When I posed this question to a producer a few years ago, he reasoned that since he had the most acreage planted to tomatoes that tomatoes were his most profitable crop. When we sat down to look at his numbers, he discovered that his input and labor costs were considerably higher on tomatoes and that he was losing money every time he sold a box of tomatoes at the produce auction in August. As we delved deeper into his farm finances, he found that his most profitable crop in terms of profit per square foot was his day-neutral strawberries. After this brief meeting discussing profitability and farm finances, I asked the grower if he was going to do anything different, and he told me that he was going to spend more time looking over his sales receipts and that he was going to plant more strawberries. In this case, planting more strawberries may not be the best solution for this producer, but a regular review of his farm finances and sales receipts was a good first step.
Years ago, I was asked to cover farm financial management in addition to my horticultural duties. Farmers would flock to every talk that I gave if my presentation was on the latest and greatest bug or the newest herbicide. Unfortunately, when I talked about farm financial management issues, the meeting room was usually empty except for the lone person looking for a quiet place to drink their coffee or eat a doughnut. Farm financial analysis is not fun and spending time reviewing financial records in the winter is not on the "to-do list" of most farmers.
Supply chain issues and inflation have created great uncertainty on many farms. When greenhouse growers were asked last spring if they were going to raise prices, many responded that they were not because they were afraid of losing customers. In some cases, greenhouse input costs increased by 30% or more, yet many growers were going to freeze their retail prices at 2021 levels. While this may be a noble act, it is a disastrous business strategy that may lead to insolvency over time.
Vegetable growers rarely have the luxury of increasing prices to cover increases in input costs and are often at the mercy of the market per se. While prices are often set by the market, growers can look for market windows where pricing for specific crops is at a higher level. Growers with computer access can go online to the USDA Market News to pull down weekly data for the current year and even past years to track supply and price data for almost every vegetable or small fruit crop. If you take a commodity like vine-ripe tomatoes and review the 2022 terminal market data, you will find that vine-ripe tomatoes fetched a higher price for a 25-pound loose carton in Baltimore, MD, on October 7, 2022 ($25.00) than the same tomatoes sold through the same terminal market on August 9, 2022 ($18.00). If a grower can take advantage of season extension by using a high tunnel, a grower can generate a higher return per square foot for their tomato crop if they target the early October market.
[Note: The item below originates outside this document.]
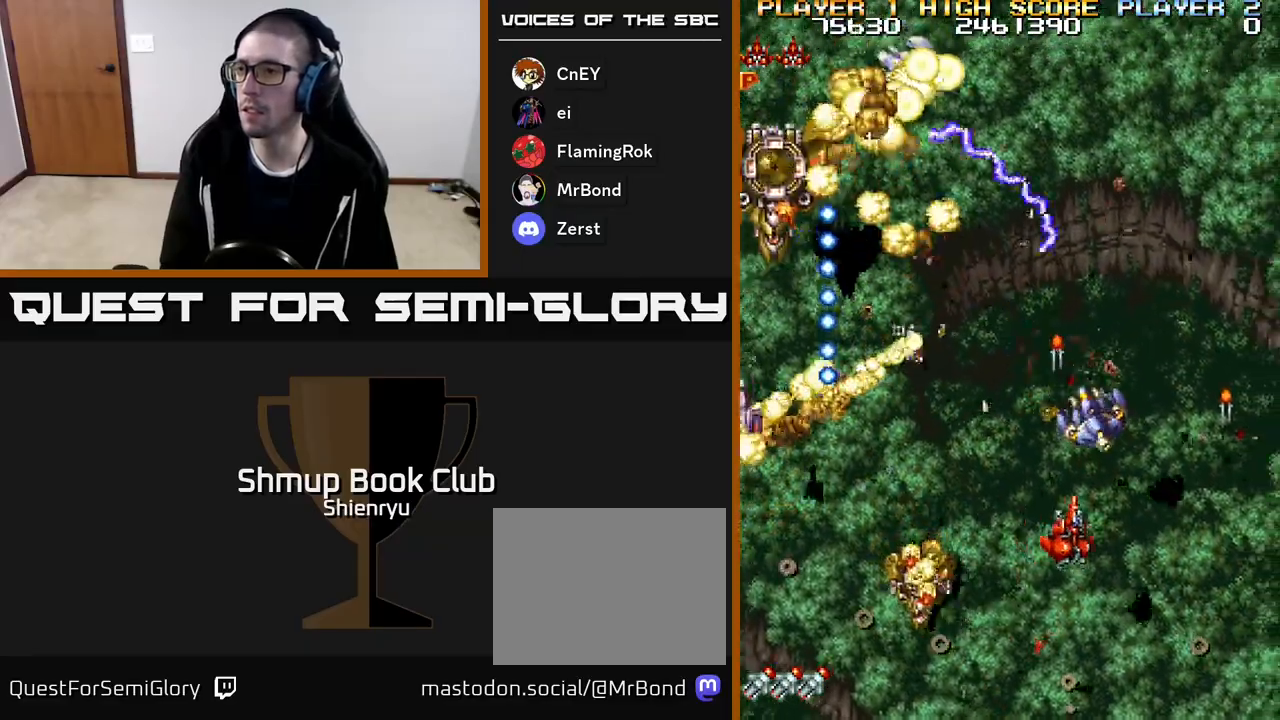
{"buttons": ["A", "R2", "DPAD_UP", "DPAD_LEFT"]}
Even with a vegetable like kale, data can be gleaned from these market reports that can be quite illuminating to the grower. Kale pricing remains steady throughout most of the growing season, but there are market windows where kale fetches $2.00 to $3.00 more per carton than at other times of the year, and growers could utilize row covers and/or high tunnels to extend the growing season to get the higher return per carton. In looking at the USDA Market Reports it was also interesting to note that the Lacinato or Tuscan-type kale consistently sold at a higher price than "regular" kale at the Baltimore terminal market for a similarly sized carton. The price for organic kale at the Baltimore terminal market tended to be 2X the price of non-organic or conventionally produced kale. Using the data from the Baltimore terminal market, a kale grower could increase their profitability by first growing for market windows where the price for non-organic kale is higher, second by growing the Lacinato or Tuscan kale instead of the traditional kale greens, or third by growing kale organically in the field or high tunnel to increase their potential return.
Farming any crop in a vacuum can yield disastrous results, and copying what your neighbor does on his or her farm may be as equally disastrous. Farmers should review their cropping plan each winter and develop an enterprise budget for each crop grown. Determine your breakeven price for each commodity and compare it to the price you were paid for that commodity last year. If you made a profit every time you sold that commodity in the past year, you should keep that vegetable in your crop mix. Crops that lost money consistently throughout the past growing season should be removed from the cropping plan for the next year and replaced by other crops that appear to be more profitable.
Sometimes, a crop can be profitable if you change where you market the product. One grower I worked with several years ago opted out of selling his tomatoes through a co-op and decided to use a broker for marketing them in a more urban area. This slight change in his approach to sales and marketing made a significant difference in his bottom line. So, in some cases, your profitability hinges on where you market/sell the product and not squarely on the commodity itself.